To realize broadband's potential to benefit our democracy and connect us to one another, all people in the United States must have equal access and broadband must be made affordable for the most vulnerable. Yet today, 15 percent of American households with school-age children do not have subscriptions to any form of broadband, including one-quarter of Black households (an additional 23 percent of African Americans are “smartphone-only" internet users, meaning they lack traditional home broadband service but do own a smartphone, which is insufficient to attend class, do homework, or apply for a job). The Biden administration, Federal Communications Commission, and Congress must develop and implement plans to increase funding for broadband to expand universal access.

Enhanced, Refundable Child Tax Credits

The United States faces a crisis of child poverty. Seventeen percent of all American children are impoverished — a rate higher than not just peer nations like Canada and the U.K., but Mexico and Russia as well. Currently, more than 50 percent of Black and Latinx children in the U.S. do not qualify for the full benefit, compared to 23 percent of white children, and nearly one in five Black children do not receive any credit at all.

To combat this crisis, President Biden and Congress should enhance the child tax credit and make it fully refundable. If we enhance the child tax credit, we can cut child poverty by 40 percent and instantly lift over 50 percent of Black children out of poverty.

Reparations

We cannot repair harms that we have not fully diagnosed. We must commit to a thorough examination of the impact of the legacy of chattel slavery on racial inequality today. In 2021, Congress must pass H.R. 40, which would establish a commission to study reparations and make recommendations for Black Americans.

The Long View

For the past century, the ACLU has fought for racial justice in legislatures and in courts, including through several landmark Supreme Court cases.

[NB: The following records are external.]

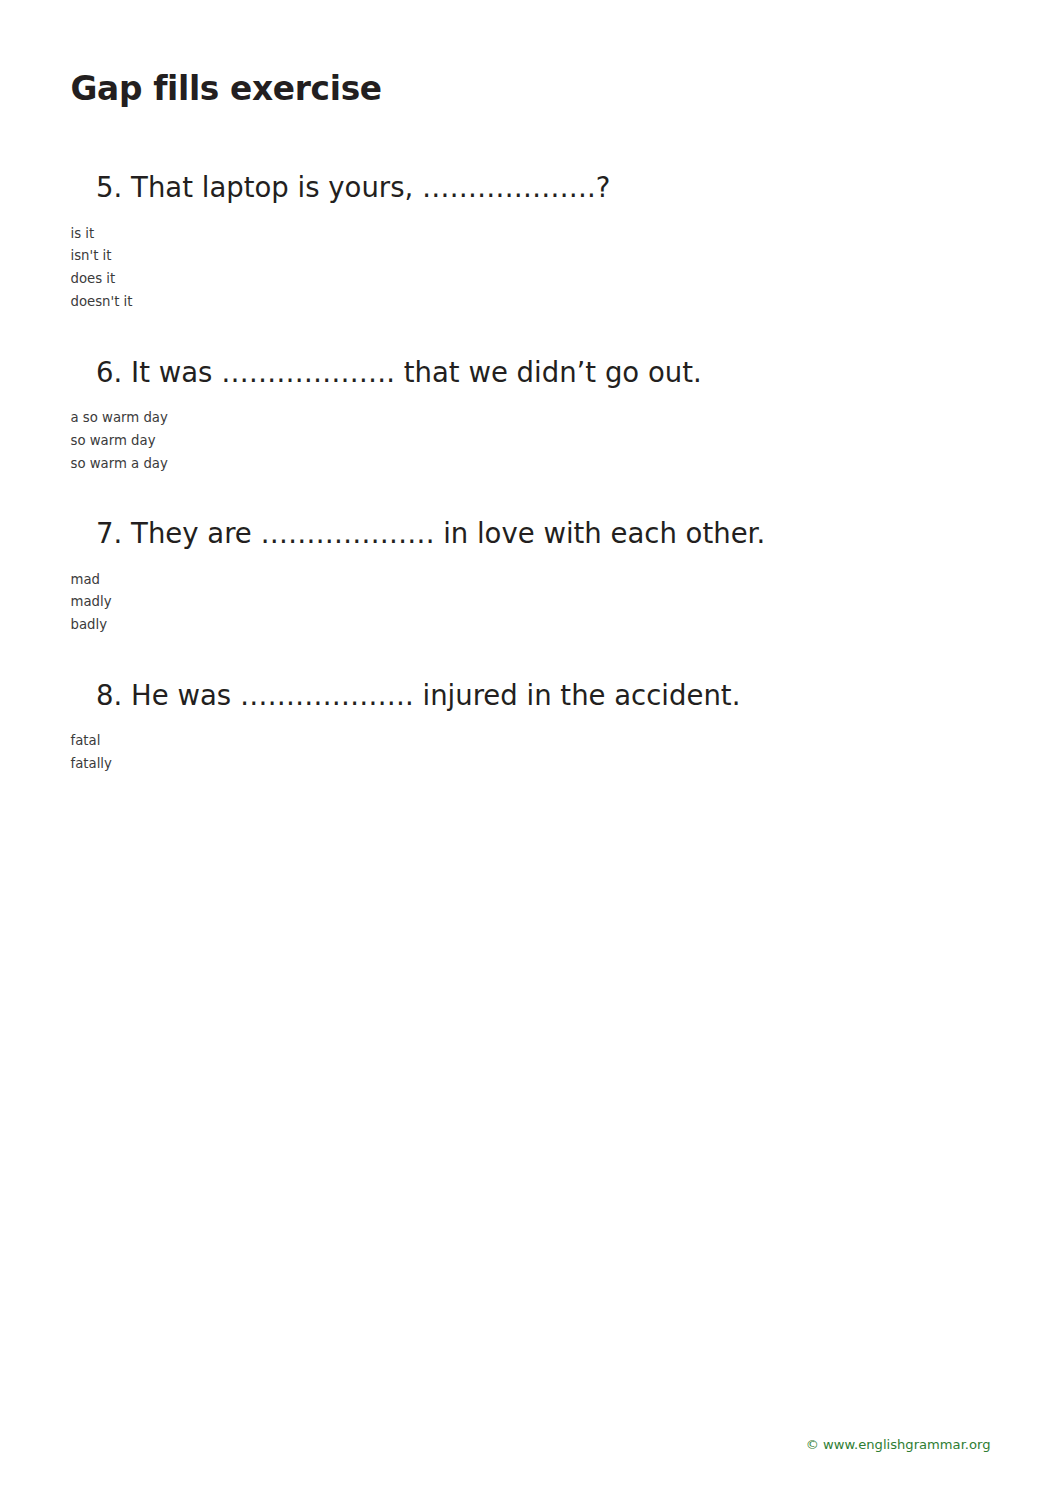Gap fills exercise
5. That laptop is yours, ……………….?
is it
isn't it
does it
doesn't it
6. It was ………………. that we didn’t go out.
a so warm day
so warm day
so warm a day
7. They are ………………. in love with each other.
mad
madly
badly
8. He was ………………. injured in the accident.
fatal
fatally
© www.englishgrammar.org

While the court has not always ruled in favor of racial justice, incremental wins throughout history have helped to chip away at different forms of racism such as school segregation ( Brown v. Board), racial bias in the criminal legal system (Powell v. Alabama, i.e. the Scottsboro Boys), and marriage inequality (Loving v. Virginia). While these landmark victories initiated necessary reforms, they were only a starting point.

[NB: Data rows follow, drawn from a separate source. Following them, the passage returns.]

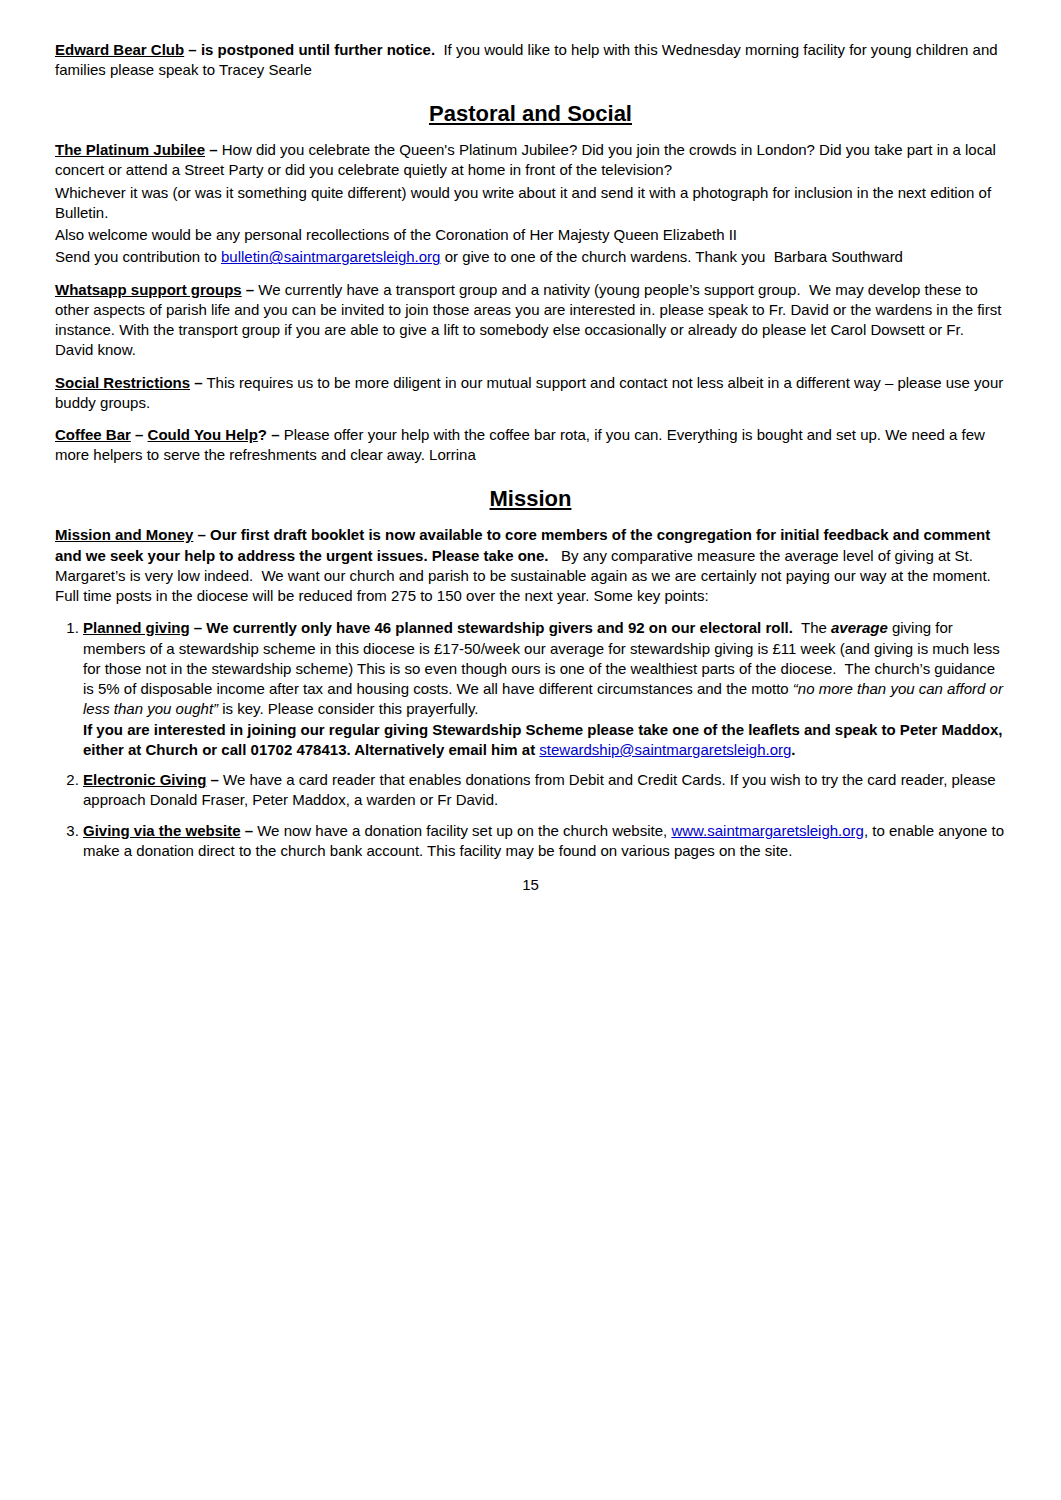Edward Bear Club – is postponed until further notice. If you would like to help with this Wednesday morning facility for young children and families please speak to Tracey Searle
Pastoral and Social
The Platinum Jubilee – How did you celebrate the Queen's Platinum Jubilee? Did you join the crowds in London? Did you take part in a local concert or attend a Street Party or did you celebrate quietly at home in front of the television?
Whichever it was (or was it something quite different) would you write about it and send it with a photograph for inclusion in the next edition of Bulletin.
Also welcome would be any personal recollections of the Coronation of Her Majesty Queen Elizabeth II
Send you contribution to bulletin@saintmargaretsleigh.org or give to one of the church wardens. Thank you Barbara Southward
Whatsapp support groups – We currently have a transport group and a nativity (young people’s support group. We may develop these to other aspects of parish life and you can be invited to join those areas you are interested in. please speak to Fr. David or the wardens in the first instance. With the transport group if you are able to give a lift to somebody else occasionally or already do please let Carol Dowsett or Fr. David know.
Social Restrictions – This requires us to be more diligent in our mutual support and contact not less albeit in a different way – please use your buddy groups.
Coffee Bar – Could You Help? – Please offer your help with the coffee bar rota, if you can. Everything is bought and set up. We need a few more helpers to serve the refreshments and clear away. Lorrina
Mission
Mission and Money – Our first draft booklet is now available to core members of the congregation for initial feedback and comment and we seek your help to address the urgent issues. Please take one. By any comparative measure the average level of giving at St. Margaret’s is very low indeed. We want our church and parish to be sustainable again as we are certainly not paying our way at the moment. Full time posts in the diocese will be reduced from 275 to 150 over the next year. Some key points:
Planned giving – We currently only have 46 planned stewardship givers and 92 on our electoral roll. The average giving for members of a stewardship scheme in this diocese is £17-50/week our average for stewardship giving is £11 week (and giving is much less for those not in the stewardship scheme) This is so even though ours is one of the wealthiest parts of the diocese. The church’s guidance is 5% of disposable income after tax and housing costs. We all have different circumstances and the motto “no more than you can afford or less than you ought” is key. Please consider this prayerfully.
If you are interested in joining our regular giving Stewardship Scheme please take one of the leaflets and speak to Peter Maddox, either at Church or call 01702 478413. Alternatively email him at stewardship@saintmargaretsleigh.org.
Electronic Giving – We have a card reader that enables donations from Debit and Credit Cards. If you wish to try the card reader, please approach Donald Fraser, Peter Maddox, a warden or Fr David.
Giving via the website – We now have a donation facility set up on the church website, www.saintmargaretsleigh.org, to enable anyone to make a donation direct to the church bank account. This facility may be found on various pages on the site.
15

Systemic racism continues to pervade the lives of Black people through voter suppression, lack of financial services, housing discrimination, and other areas. More than anything, doing this work has taught the ACLU that we must fight on every front in order to overcome our country's legacies of racism. That is what our Systemic Equality agenda is all about.

In the weeks ahead, we will both expand on our views of why these campaigns are crucial to systemic equality and signal the path this country must take. We will also dive into our work to build organizing, advocacy, and legal power in the South — a region with a unique history of racial oppression and violence alongside a rich history of antiracist organizing and advocacy. We are committed to four principles throughout this campaign: reconciliation, access, prosperity, and empowerment. We hope that our actions can meet our ambition to, as Dr. King said, lead this nation to live out the true meaning of its creed.